234. Finally, there is a further consideration which indicates that such contributions as the Press may make to the University should take the forms suggested in our previous paragraph rather than any substantial regular payment. The Press's high reputation in publishing circles and throughout the learned world depends not only on its own exceptional performance but also on the knowledge that, as an independent non-profit-distributing enterprise, it is free from domination by commercial considerations. The loss of that reputation might indeed be a serious matter, and if it came to be thought that the University regarded the O.U.P. as a regular means of making money for itself, irreparable harm might be done. This argument applies to the O.U.P. as a whole; and it does so perhaps with particular force in the case of the New York Business, which, unlike American University Presses, competes with commercial publishers in general trade publishing and yet is accorded in the United States recognition as a University Press. There is indeed a danger that if the Press were required to make a regular and substantial subvention to the University, the Delegates might find themselves more reluctant to undertake learned publishing ventures likely to be unremunerative and, conversely, might feel obliged to look more actively for sources of commercial profit, possibly at the risk of some academic standards. If by reason of the character of the Delegates this danger may not be great, no less damaging to the Press would be the belief in the outside world that such a change of policy had occurred. In short, the image of the Press as a non-profit-distributing enterprise seems to us to be an object the maintenance of which is important in itself.

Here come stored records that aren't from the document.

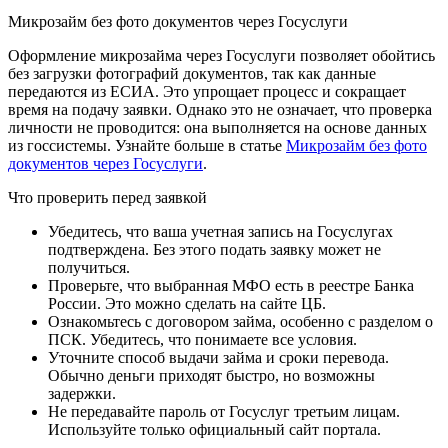
Микрозайм без фото документов через Госуслуги
Оформление микрозайма через Госуслуги позволяет обойтись
без загрузки фотографий документов, так как данные
передаются из ЕСИА. Это упрощает процесс и сокращает
время на подачу заявки. Однако это не означает, что проверка
личности не проводится: она выполняется на основе данных
из госсистемы. Узнайте больше в статье
Микрозайм без фото
документов через Госуслуги
.
Что проверить перед заявкой
Убедитесь, что ваша учетная запись на Госуслугах
подтверждена. Без этого подать заявку может не
получиться.
Проверьте, что выбранная МФО есть в реестре Банка
России. Это можно сделать на сайте ЦБ.
Ознакомьтесь с договором займа, особенно с разделом о
ПСК. Убедитесь, что понимаете все условия.
Уточните способ выдачи займа и сроки перевода.
Обычно деньги приходят быстро, но возможны
задержки.
Не передавайте пароль от Госуслуг третьим лицам.
Используйте только официальный сайт портала.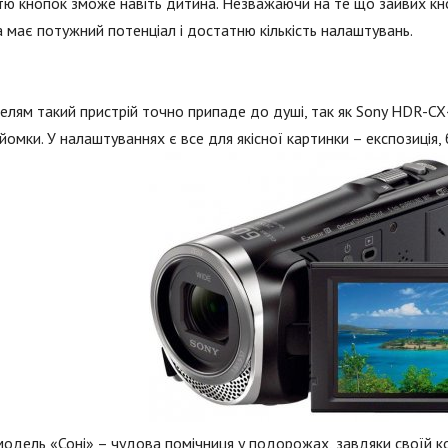
стю кнопок зможе навіть дитина. Незважаючи на те що зайвих кн
 має потужний потенціал і достатню кількість налаштувань.
лям такий пристрій точно припаде до душі, так як Sony HDR-CX
йомки. У налаштуваннях є все для якісної картинки – експозиція, 
одель «Соні» – чудова помічниця у подорожах, завдяки своїй ко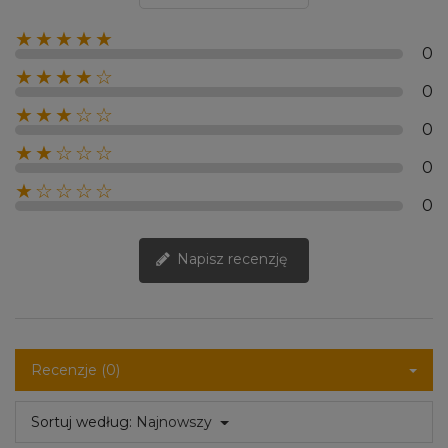
★★★★★
0
★★★★☆
0
★★★☆☆
0
★★☆☆☆
0
★☆☆☆☆
0
Napisz recenzję
Recenzje (0)
Sortuj według:
Najnowszy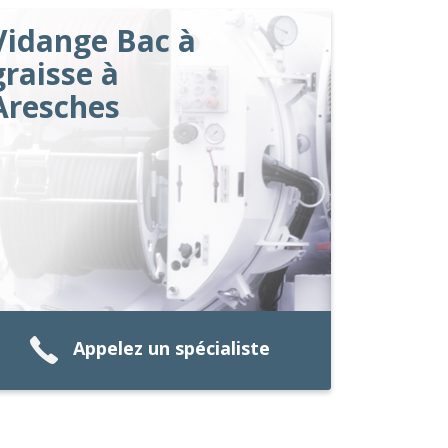
Vidange Bac à
graisse à
Aresches
Appelez un spécialiste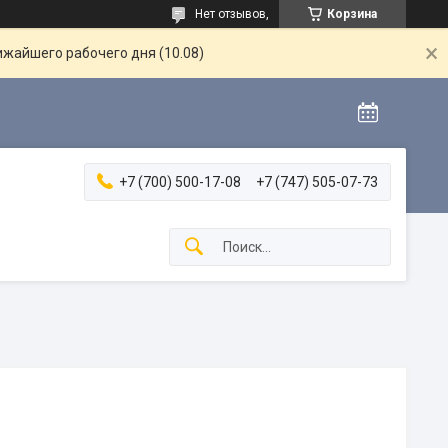
Нет отзывов,
Корзина
ижайшего рабочего дня (10.08)
+7 (700) 500-17-08
+7 (747) 505-07-73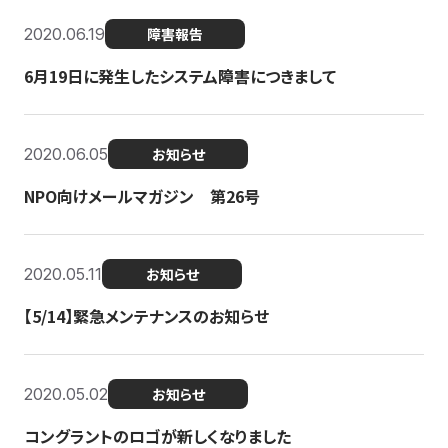
2020.06.19
障害報告
6月19日に発生したシステム障害につきまして
2020.06.05
お知らせ
NPO向けメールマガジン 第26号
2020.05.11
お知らせ
【5/14】緊急メンテナンスのお知らせ
2020.05.02
お知らせ
コングラントのロゴが新しくなりました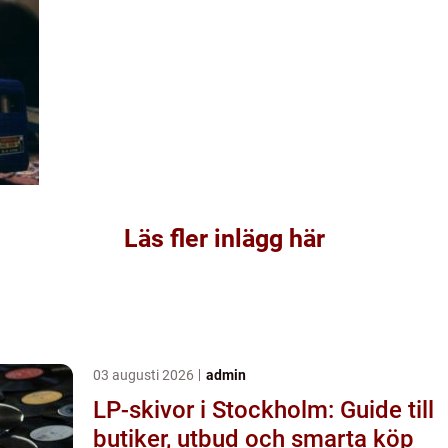
Läs fler inlägg här
03 augusti 2026
admin
LP-skivor i Stockholm: Guide till
butiker, utbud och smarta köp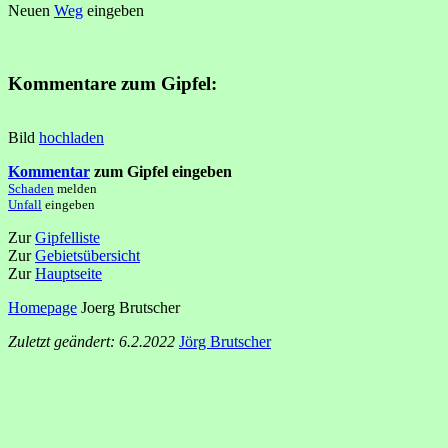
Neuen
Weg
eingeben
Kommentare zum Gipfel:
Bild
hochladen
Kommentar
zum Gipfel eingeben
Schaden
melden
Unfall
eingeben
Zur
Gipfelliste
Zur
Gebietsübersicht
Zur
Hauptseite
Homepage
Joerg Brutscher
Zuletzt geändert: 6.2.2022
Jörg Brutscher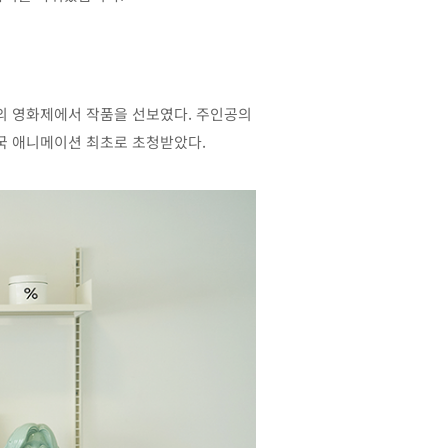
수의 영화제에서 작품을 선보였다. 주인공의
국 애니메이션 최초로 초청받았다.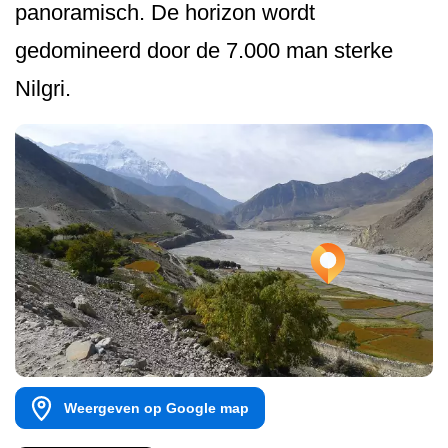
panoramisch. De horizon wordt
gedomineerd door de 7.000 man sterke
Nilgri.
Weergeven op Google map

The following observations in the Report about OUP (New York) are also interesting:

134. In publishing methods, O.U.P. (N.Y.) is necessarily geared to North American patterns and tempos. The Officers have established personal relations with a number of highly distinguished men in the world of books, whose advice is available to the Press. At the same time the Business derives advantages from the Oxford connection and the Oxford imprint, and it is able to offer authors a personal and individual approach. The evidence we received in the U.S.A. was unanimous that the New York Business has a very worthwhile place in American publishing, intermediate between the American University Presses and the larger commercial publishing firms. It does credit to the University and to the Press (to which it is a considerable source of economic strength).

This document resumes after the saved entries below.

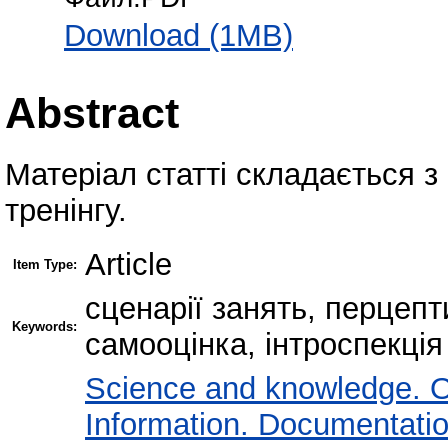
Download (1MB)
Abstract
Матеріал статті складається з
тренінгу.
Article
Item Type:
сценарії занять, перцепт
Keywords:
самооцінка, інтроспекція
Science and knowledge. O
Information. Documentation.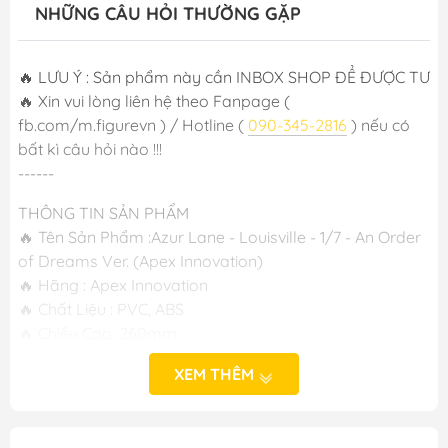
NHỮNG CÂU HỎI THƯỜNG GẶP
🔥 LƯU Ý : Sản phẩm này cần INBOX SHOP ĐỂ ĐƯỢC TƯ VẤN
🔥 Xin vui lòng liên hệ theo Fanpage (
fb.com/m.figurevn ) / Hotline (
090-345-2816
) nếu có
bất kì câu hỏi nào !!!
------
THÔNG TIN SẢN PHẨM
🔥 Tên Sản Phẩm :Azur Lane - Louisville - 1/7 - An Order
of Dreams Ver. (Apex Innovation)
🔥 Hãng : Apex Innovation
🔥 Chất Liệu : PVC, ABS
🔥 Chiều Cao: 260mm
🔥 Ngày Phát Hành: T2/2027
XEM THÊM
----
M FIGURE - MÔ HÌNH ANIME CHÍNH HÃNG NHẬT BẢN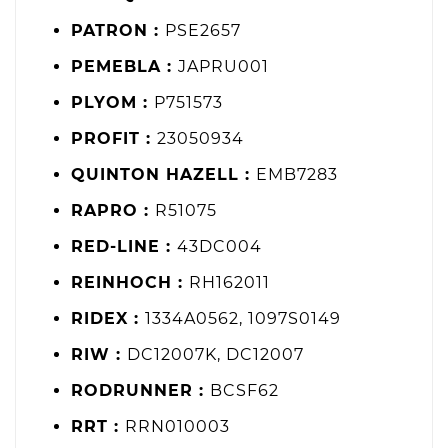
PATRON :
PSE2657
PEMEBLA :
JAPRU001
PLYOM :
P751573
PROFIT :
23050934
QUINTON HAZELL :
EMB7283
RAPRO :
R51075
RED-LINE :
43DC004
REINHOCH :
RH162011
RIDEX :
1334A0562, 1097S0149
RIW :
DC12007K, DC12007
RODRUNNER :
BCSF62
RRT :
RRN010003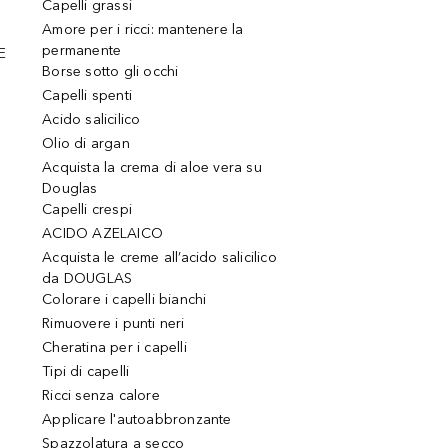
Capelli grassi
Amore per i ricci: mantenere la
permanente
E
Borse sotto gli occhi
Capelli spenti
Acido salicilico
Olio di argan
Acquista la crema di aloe vera su
Douglas
Capelli crespi
ACIDO AZELAICO
Acquista le creme all’acido salicilico
da DOUGLAS
Colorare i capelli bianchi
Rimuovere i punti neri
Cheratina per i capelli
Tipi di capelli
Ricci senza calore
Applicare l'autoabbronzante
Spazzolatura a secco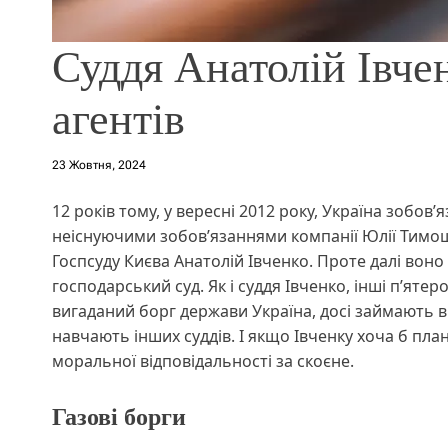
Суддя Анатолій Івчен
агентів
23 Жовтня, 2024
12 років тому, у вересні 2012 року, Україна зобо
неіснуючими зобовʼязаннями компанії Юлії Тимо
Госпсуду Києва Анатолій Івченко. Проте далі воно
господарський суд. Як і суддя Івченко, інші пʼяте
вигаданий борг держави Україна, досі займають 
навчають інших суддів. І якщо Івченку хоча б пла
моральної відповідальності за скоєне.
Газові борги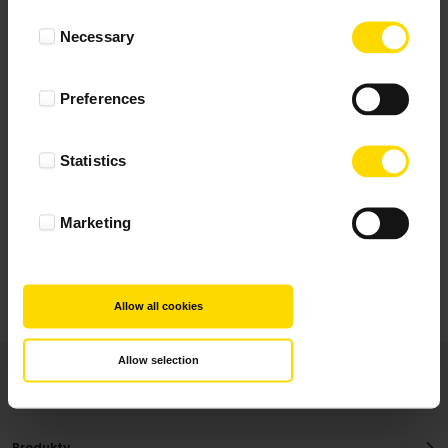
Wynik podany jest na podstawie 344 opinii.
Consent
Necessary
Selection
+ Dodaj opinie
Preferences
Zobacz wszystkie
Statistics
Wszystkie opinie pochodzą od Klientów, którzy
dokonali zakupu fotoprezentu.
Najbardziej pomocne oceny, które doradzą Ci
Marketing
najlepiej prezentuję powyżej.
Allow all cookies
Allow selection
Produkty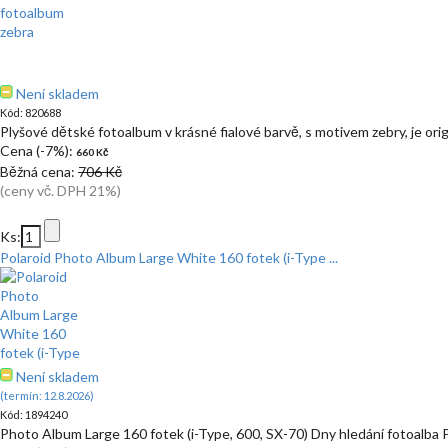
Není skladem
Kód: 820688
Plyšové dětské fotoalbum v krásné fialové barvě, s motivem zebry, je ori
Cena (-7%):
660 Kč
Běžná cena:
706 Kč
(ceny vč. DPH 21%)
Ks:
Polaroid Photo Album Large White 160 fotek (i-Type ...
Není skladem
(termín: 12.8.2026)
Kód: 1894240
Photo Album Large 160 fotek (i-Type, 600, SX-70) Dny hledání fotoalba P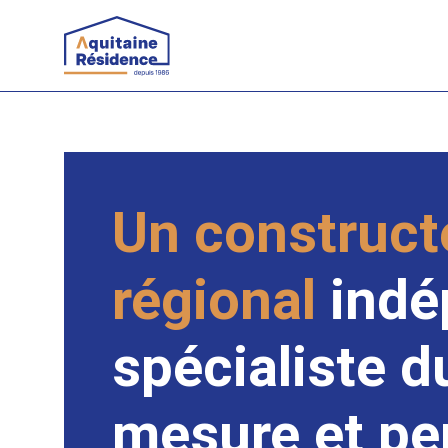
Accueil
Constructeur de maisons
Terrains à bâtir
Investissement locatif
Un construct
Contact
régional
indé
spécialiste d
mesure et pe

135. The growth of the American Business has been one of the most significant aspects of the recent development of the Press, and there is every reason to believe that it will continue. The diagram Figure 4 on page 68 (Chapter 3, para. 135) shows the progress of the New York Business since 1930...

180. O.U.P. New York is editorially responsible for some 8 per cent of the General List of the Press. Its turnover comes in almost equal parts from its local publishing and sales of Oxford and London books. In all, the Business is responsible for over one-quarter of the combined turnover of the publishing departments, and this represents more than the contribution of all the other overseas branches together. Moreover, the Delegates envisage that the New York Business will continue to grow.

181. The New York Business has been given limited borrowing powers by the Delegates but, apart from this, the finance necessary for the growth of the American publishing venture has been generated internally. Like the other component businesses of O.U.P., it remits 40 per cent of its profits after tax to the General Fund [my italics - A.M.] (see para. 208). It is thus clear that the New York Business has not grown at the expense of learned publishing but has contributed in fact substantially to the financial strength of O.U.P. as a whole.

184. O.U.P. New York is a company incorporated under United States law and pays taxes as a commercial concern. The Cambridge University Press business in New York is not incorporated and we were assured that the relative advantages of incorporation, which involve complex questions of company and tax law, are re-examined from time to time in the light of prevailing circumstances.